The bot is a prototype and built on Meta’s previous work with what is known as large language models or LLMS – powerful but flawed text generation software of which OpenAI’s GPT-3 is the most famous example. Like all LLMs, BlenderBot is initially trained on huge data sets of text, which it searches for statistical patterns to generate language. Such systems have proven to be extremely flexible and have been used for a variety of purposes, from generating code for programmers to helping authors write their next bestseller. However, these models also have serious flaws: they outbreaks of prejudice in their training data and often devise answers to questions from users (a big deal if they’re going to be useful as digital assistants).

This last problem is something Meta wants to test specifically with BlenderBot. A great feature of the chatbot is its ability to search the web to talk about specific topics. More importantly, users can then click on the answers to see where the information is coming from. In other words, BlenderBot 3 can cite its sources.
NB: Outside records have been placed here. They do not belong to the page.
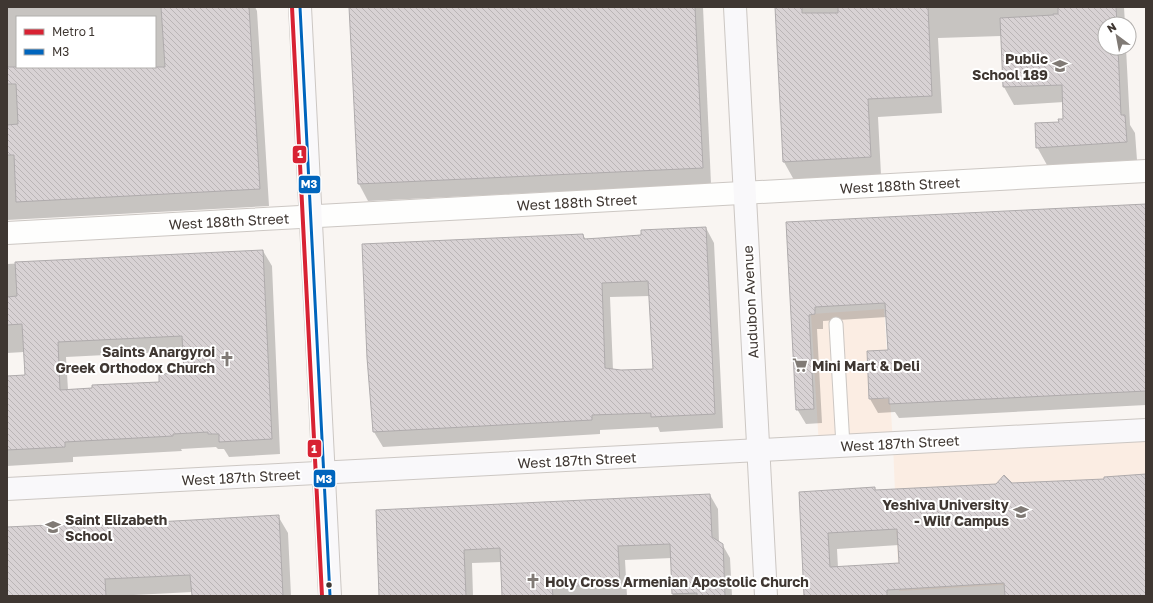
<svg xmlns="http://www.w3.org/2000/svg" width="1153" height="603" viewBox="0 0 1153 603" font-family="'Golos Text',sans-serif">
<defs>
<pattern id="building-back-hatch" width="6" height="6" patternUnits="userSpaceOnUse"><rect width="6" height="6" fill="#d8d2d4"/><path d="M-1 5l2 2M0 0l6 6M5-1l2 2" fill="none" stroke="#bab5b6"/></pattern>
</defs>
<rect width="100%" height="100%" fill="#f9f5f2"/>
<path fill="#fbede3" d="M884,309L893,443L1146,430V596L1072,581L899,591L893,443L819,447L811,314Z"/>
<g fill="#0003" fill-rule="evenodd">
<path d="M7,7H255L257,11L269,206L7,220ZM17,17H155V67H17Z"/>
<path d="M350,7H703L711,184L368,201L359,184Z"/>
<path d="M776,7H1124L1125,24H1105V48H1126L1130,125L1135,133L1137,160L1047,165L1037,147L1060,123L1065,120L1064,102L1014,105L1004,87L1001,36L938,38L942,113L878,117L881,175L794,180L784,162Z"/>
<path d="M1146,205V405L899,418L895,412L878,413L870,399L889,351L887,317L823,321V329H817L822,423L806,424L797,409L787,223ZM894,396V398L876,399V397Z"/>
<path d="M706,228L714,243L723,428L660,432L658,427L600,430V434L383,447L374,432L368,358L583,235L586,240L642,236ZM650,296L654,370H613L610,297Z"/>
<path d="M263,251L272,266L280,454L229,457L224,449H218L216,447L181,449L182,451L73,457V462L7,466V377L26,376L24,352L7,353V264ZM184,351L185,374L160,383L68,390L66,357Z"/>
<path d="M1146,475V596H805L800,493L875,488L876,491L1106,480ZM899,545L900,564L838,568L837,549Z"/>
<path d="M710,495L718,509L719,543L722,544L730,558L732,596H673L672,558L625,560L627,596H503L502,562L472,563L473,596H380L377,511Z"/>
<path d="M278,516L288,533L291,596H193V592L114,596H7V528L69,525L71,528Z"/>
</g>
<g fill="url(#building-back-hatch)" stroke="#afabac" fill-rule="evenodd">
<path d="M161,7H249L260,189L16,202L14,155H7V125L18,124L16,84H7V67H165Z"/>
<path d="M349,7H695L703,168L358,184Z"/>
<path d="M775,7H802V13H838V7H928L932,96L868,99L871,157L783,162Z"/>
<path d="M1058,7H1116L1117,24H1105V48H1118L1121,115H1125L1127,142L1036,148L1035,123L1059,122L1058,119H1063L1062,85L1003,87L1000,18L1053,15V14H1058Z"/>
<path d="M1146,204V391L889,404V398L869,399L867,351L888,350L885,303L815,307V314L809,315L814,409L796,410L786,222Z"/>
<path d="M706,227L715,414L651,417V413L592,415V420L373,432L367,358L362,244L583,234L584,239L600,238L641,235V230ZM648,281L653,369L621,370L605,368L602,283Z"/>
<path d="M263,250L272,439L219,442V434H208V432L173,434V436L65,442V447L7,450V376L25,375L22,324L7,325V297L17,296L15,262ZM182,336L184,373L159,374V382L92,385V388L60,390L58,342Z"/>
<path d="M1146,474V596H1005L1004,583L887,590V596H804L799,492L875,487V490L996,484L1004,475L1012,483L1104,479V477ZM897,529L899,563L830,567L828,533Z"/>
<path d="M710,494L712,537L723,544L725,596H697V593L672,594L670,544L618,546L620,584L552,587L553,596H502L500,548L464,550L466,596H379L376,510Z"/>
<path d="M279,515L283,596H192L190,575L105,579L106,596H7V527L70,524V527Z"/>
</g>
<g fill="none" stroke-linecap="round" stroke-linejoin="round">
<g stroke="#ccc7c3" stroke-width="15">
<path id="lane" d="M836,324L843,446"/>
</g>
<g stroke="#ccc7c3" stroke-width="24">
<path id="street" d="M7,233L1146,171"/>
</g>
<g stroke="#ccc7c3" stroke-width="24">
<g id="secondary">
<path d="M300,7L330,596"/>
<path d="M735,7L766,596"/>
<path d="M7,489L1146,430"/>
</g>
</g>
<use href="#lane" stroke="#fefefd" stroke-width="13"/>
<use href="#street" stroke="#fefefd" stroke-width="22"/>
<use href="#secondary" stroke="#f9f8fa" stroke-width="22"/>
<g stroke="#fff" stroke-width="6">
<path id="bus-1" d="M300,7L330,596"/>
</g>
<use href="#bus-1" stroke="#0065bd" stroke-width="3"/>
<g stroke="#fff" stroke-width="7">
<path id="metro-1" d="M292,7L322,596"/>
</g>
<use href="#metro-1" stroke="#d82233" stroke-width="4"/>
</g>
<defs>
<g id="school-bare" transform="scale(1.2)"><path d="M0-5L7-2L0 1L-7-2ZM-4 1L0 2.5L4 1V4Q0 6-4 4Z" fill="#807a75" stroke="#fff" stroke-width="2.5" paint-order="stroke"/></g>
<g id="church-bare" transform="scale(1.2)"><path d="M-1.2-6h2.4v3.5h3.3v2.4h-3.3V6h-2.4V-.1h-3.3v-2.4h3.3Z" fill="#807a75" stroke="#fff" stroke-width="2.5" paint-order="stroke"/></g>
<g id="supermarket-bare" transform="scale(1.2)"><path d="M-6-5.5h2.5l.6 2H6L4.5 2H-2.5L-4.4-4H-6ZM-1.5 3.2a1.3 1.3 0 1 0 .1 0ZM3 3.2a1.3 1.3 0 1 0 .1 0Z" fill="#807a75" stroke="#fff" stroke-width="2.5" paint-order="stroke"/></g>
<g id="university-bare" transform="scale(1.2)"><path d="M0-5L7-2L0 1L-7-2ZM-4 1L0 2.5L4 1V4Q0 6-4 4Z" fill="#807a75" stroke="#fff" stroke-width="2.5" paint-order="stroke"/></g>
</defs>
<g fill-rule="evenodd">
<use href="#school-bare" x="1060" y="66"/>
<use href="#church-bare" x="227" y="359"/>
<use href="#supermarket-bare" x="800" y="365"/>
<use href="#university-bare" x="1021" y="512"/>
<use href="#school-bare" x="53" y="527"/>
<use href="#church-bare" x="533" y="581"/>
</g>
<circle fill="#3f3732" stroke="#fff" stroke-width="1.5" cx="329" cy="585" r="3.5"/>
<g text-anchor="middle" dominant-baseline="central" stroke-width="4" stroke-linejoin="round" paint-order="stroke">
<g font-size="14" font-weight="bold" fill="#3f3732" stroke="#fff" text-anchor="end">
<text x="1048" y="58">Public<tspan x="1048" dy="16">School 189</tspan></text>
<text x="215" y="351">Saints Anargyroi<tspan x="215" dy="16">Greek Orthodox Church</tspan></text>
<text x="812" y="365" text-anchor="start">Mini Mart &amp; Deli</text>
<text x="1009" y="504">Yeshiva University<tspan x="1009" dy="16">- Wilf Campus</tspan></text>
<text x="65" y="519" text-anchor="start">Saint Elizabeth<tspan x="65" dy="16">School</tspan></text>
<text x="545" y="581" text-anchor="start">Holy Cross Armenian Apostolic Church</text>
</g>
<g font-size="14" fill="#3f3732" stroke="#fff">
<text transform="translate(900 185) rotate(-3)">West 188th Street</text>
<text transform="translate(577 202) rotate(-3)">West 188th Street</text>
<text transform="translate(229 221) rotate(-3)">West 188th Street</text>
<text transform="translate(750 302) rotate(-93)">Audubon Avenue</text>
<text transform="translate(900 443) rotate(-3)">West 187th Street</text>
<text transform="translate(577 460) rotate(-3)">West 187th Street</text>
<text transform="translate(241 477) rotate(-3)">West 187th Street</text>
</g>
</g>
<g stroke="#fff" stroke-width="1.5">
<rect x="292" y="145" width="15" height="19" rx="4" fill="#d82233"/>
<rect x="298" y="175" width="23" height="19" rx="4" fill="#0065bd"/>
<rect x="307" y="439" width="15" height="19" rx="4" fill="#d82233"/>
<rect x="313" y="469" width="23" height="19" rx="4" fill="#0065bd"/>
</g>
<g font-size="11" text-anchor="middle" font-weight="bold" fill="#fff">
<text x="300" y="158">1</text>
<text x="309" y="188">M3</text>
<text x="314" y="453">1</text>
<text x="324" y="483">M3</text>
</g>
<rect width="1153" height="603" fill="none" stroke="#3f3732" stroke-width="16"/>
<rect x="16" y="16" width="140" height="52" fill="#ffffff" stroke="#b2afad"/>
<rect x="24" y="29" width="20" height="6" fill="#d82233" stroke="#b2afad"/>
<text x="52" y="36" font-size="12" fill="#3f3732">Metro 1</text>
<rect x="24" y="49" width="20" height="6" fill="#0065bd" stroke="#b2afad"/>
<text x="52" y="56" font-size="12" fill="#3f3732">M3</text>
<g transform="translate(1117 36) rotate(328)"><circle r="19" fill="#ffffff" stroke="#b2afad"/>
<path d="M0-3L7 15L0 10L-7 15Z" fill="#807a75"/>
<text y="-6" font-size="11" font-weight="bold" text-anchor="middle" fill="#3f3732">N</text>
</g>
</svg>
By releasing the chatbot to the general public, Meta aims to gather feedback on the various issues facing major language models. Users chatting with BlenderBot can flag suspicious responses from the system, and Meta says it has worked hard to “minimize the bots’ use of vulgar language, defamation, and culturally insensitive comments.” Users must choose to have their data collected, and if so, their conversations and feedback will be saved and later published by Meta to be used by the general AI research community.
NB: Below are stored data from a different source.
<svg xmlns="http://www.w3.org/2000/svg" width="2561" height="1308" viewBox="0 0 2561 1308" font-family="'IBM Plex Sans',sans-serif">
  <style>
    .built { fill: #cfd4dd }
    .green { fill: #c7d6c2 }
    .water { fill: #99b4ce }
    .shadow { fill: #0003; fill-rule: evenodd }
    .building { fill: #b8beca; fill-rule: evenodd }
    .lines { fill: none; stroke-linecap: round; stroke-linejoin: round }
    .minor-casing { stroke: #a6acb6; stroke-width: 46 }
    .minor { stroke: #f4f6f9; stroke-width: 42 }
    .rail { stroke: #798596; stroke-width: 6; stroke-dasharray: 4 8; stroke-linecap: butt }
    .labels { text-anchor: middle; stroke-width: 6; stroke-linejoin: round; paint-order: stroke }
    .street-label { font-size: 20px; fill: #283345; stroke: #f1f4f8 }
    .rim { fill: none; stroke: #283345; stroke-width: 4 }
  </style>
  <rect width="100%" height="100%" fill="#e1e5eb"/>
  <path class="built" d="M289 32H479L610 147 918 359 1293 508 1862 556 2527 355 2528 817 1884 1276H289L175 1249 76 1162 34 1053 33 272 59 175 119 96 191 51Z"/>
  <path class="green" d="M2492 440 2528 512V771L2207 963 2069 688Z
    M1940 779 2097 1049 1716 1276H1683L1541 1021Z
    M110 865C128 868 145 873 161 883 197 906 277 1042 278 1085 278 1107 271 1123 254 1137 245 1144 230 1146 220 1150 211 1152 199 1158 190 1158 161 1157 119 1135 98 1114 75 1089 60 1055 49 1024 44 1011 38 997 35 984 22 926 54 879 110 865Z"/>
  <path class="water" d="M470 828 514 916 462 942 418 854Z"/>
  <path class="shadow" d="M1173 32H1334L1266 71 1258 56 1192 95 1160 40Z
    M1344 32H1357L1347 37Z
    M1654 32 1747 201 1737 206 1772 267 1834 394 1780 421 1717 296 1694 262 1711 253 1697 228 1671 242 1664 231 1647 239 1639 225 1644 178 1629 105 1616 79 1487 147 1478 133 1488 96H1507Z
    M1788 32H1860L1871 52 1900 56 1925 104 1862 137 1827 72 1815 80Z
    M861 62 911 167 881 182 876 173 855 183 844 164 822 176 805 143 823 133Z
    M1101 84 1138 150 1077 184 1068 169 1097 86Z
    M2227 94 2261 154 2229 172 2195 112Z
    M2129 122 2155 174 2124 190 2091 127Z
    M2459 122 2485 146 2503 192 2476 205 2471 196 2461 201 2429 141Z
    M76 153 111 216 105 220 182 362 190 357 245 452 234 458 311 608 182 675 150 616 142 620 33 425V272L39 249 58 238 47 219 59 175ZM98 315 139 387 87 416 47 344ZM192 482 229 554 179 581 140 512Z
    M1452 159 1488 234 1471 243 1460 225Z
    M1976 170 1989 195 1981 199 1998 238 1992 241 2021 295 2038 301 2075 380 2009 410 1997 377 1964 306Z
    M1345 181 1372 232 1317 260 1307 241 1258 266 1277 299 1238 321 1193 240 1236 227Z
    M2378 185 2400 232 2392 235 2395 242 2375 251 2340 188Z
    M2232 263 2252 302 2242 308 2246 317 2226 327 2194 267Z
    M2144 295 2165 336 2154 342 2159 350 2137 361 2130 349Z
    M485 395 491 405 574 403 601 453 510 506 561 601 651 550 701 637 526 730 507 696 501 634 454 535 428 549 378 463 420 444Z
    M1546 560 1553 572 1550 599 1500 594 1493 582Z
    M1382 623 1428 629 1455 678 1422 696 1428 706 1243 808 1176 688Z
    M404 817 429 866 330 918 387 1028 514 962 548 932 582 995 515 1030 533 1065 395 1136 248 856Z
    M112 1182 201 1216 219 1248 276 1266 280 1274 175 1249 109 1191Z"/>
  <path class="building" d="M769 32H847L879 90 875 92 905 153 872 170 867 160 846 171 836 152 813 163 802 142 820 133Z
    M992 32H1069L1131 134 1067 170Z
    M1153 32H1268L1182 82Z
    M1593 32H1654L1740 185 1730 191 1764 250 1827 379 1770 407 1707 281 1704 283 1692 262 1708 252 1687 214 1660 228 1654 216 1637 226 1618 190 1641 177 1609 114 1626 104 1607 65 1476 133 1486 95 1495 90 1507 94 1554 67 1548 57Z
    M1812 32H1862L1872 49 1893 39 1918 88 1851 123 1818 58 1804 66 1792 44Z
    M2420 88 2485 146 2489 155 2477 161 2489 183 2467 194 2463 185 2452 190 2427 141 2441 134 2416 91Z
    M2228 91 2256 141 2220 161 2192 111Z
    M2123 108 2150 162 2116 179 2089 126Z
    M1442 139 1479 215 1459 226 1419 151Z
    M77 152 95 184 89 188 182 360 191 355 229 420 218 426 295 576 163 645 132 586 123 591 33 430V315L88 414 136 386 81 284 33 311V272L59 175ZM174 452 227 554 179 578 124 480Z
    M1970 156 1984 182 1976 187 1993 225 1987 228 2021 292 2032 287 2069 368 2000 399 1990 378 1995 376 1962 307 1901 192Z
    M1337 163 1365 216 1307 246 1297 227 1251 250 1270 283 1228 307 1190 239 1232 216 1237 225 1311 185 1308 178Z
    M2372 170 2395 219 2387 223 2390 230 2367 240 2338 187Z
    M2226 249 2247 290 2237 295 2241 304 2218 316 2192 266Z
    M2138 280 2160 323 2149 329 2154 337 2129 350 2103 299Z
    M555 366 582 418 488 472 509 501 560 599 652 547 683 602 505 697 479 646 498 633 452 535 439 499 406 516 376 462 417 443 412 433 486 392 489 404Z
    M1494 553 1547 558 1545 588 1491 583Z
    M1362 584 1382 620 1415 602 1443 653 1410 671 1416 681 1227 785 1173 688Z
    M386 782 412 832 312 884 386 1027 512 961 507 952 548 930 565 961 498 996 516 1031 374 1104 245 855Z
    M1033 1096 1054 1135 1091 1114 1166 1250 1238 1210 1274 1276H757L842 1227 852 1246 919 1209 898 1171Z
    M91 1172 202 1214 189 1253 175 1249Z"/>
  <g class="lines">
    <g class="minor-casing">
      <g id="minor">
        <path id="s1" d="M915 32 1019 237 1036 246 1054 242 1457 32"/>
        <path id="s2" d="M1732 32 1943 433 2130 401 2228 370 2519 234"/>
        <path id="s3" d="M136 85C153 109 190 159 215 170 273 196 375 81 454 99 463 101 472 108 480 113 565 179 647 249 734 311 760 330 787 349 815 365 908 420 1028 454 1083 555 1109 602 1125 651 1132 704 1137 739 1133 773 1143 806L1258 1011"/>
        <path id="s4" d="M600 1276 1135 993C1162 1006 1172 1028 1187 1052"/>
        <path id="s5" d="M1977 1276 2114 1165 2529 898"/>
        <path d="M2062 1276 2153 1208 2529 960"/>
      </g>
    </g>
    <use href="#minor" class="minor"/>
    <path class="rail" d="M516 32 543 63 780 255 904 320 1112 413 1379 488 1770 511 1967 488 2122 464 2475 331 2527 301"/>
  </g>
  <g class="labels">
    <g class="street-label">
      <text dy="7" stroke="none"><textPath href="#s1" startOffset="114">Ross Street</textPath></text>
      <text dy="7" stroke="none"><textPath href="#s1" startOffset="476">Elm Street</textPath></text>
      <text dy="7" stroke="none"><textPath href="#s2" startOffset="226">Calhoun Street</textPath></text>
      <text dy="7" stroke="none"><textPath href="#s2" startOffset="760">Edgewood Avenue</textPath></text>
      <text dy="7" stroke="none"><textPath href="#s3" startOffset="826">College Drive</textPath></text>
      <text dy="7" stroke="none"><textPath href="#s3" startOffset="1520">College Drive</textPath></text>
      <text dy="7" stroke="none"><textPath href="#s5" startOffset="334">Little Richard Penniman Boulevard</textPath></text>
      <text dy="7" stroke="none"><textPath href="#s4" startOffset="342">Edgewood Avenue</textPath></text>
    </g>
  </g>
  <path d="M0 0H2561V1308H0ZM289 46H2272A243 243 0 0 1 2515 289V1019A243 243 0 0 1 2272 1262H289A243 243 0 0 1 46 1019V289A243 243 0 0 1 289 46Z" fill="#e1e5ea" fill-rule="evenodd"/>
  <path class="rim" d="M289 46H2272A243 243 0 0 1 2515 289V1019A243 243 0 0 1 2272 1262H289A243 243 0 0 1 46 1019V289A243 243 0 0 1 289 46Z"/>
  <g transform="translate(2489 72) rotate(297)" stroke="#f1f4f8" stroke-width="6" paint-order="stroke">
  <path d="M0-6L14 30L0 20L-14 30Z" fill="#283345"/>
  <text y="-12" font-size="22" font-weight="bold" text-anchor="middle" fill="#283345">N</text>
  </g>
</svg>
“We are committed to publicly releasing all the data we collect in the demo in the hopes that we can improve conversational AI,” Kurt Shuster, a research engineer at Meta who helped create BlenderBot 3, said. The edge.

An example conversation with BlenderBot 3 on the web. Users can provide feedback and comments on specific answers.
Image: Meta

Releasing prototype AI chatbots to the public has historically been a risky move for technology companies. In 2016, Microsoft released a chatbot called Tay on Twitter that learned from its interactions with the public. Somewhat predictably, Twitter users soon coached Tay in uttering a range of racist, anti-Semitic, and misogynistic statements. In response, Microsoft pulled the bot offline less than 24 hours later.

Meta says the world of AI has changed a lot since Tay’s failure and that BlenderBot has all kinds of safety rails to keep Meta from repeating Microsoft’s mistakes.

Crucially, said Mary Williamson, research engineering manager at Facebook AI Research (FAIR), while Tay is designed to learn from user interactions in real time, BlenderBot is a static model. That means it is able to remember what users say in a conversation (and will even save this information via browser cookies if a user leaves the program and returns later), but this data will only be used to further improve the system.

“It’s just my personal opinion, but that” [Tay] episode is relatively unfortunate, because it created this chatbot winter where every institution was afraid to turn off public chatbots for investigation,” Williamson tells WebMD. The edge.

Williamson says most chatbots in use today are narrow and task-oriented. For example, consider customer service bots, who often simply present users with a pre-programmed dialogue tree, refining their query before handing it over to a human agent who can actually get the job done. The real prize is building a system that can have a conversation as free and natural as a human’s, and Meta says the only way to achieve this is to let bots have free and natural conversations.

“This lack of tolerance for bots saying useless things, in the broad sense of it, is unfortunate,” Williamson says. “And what we’re trying to do is release this in a very responsible way and move the research forward.”

In addition to putting BlenderBot 3 on the web, Meta is also publishing the underlying code, training dataset and smaller model variants. Researchers can request access to the largest model, which has 175 billion parameters, via a form here.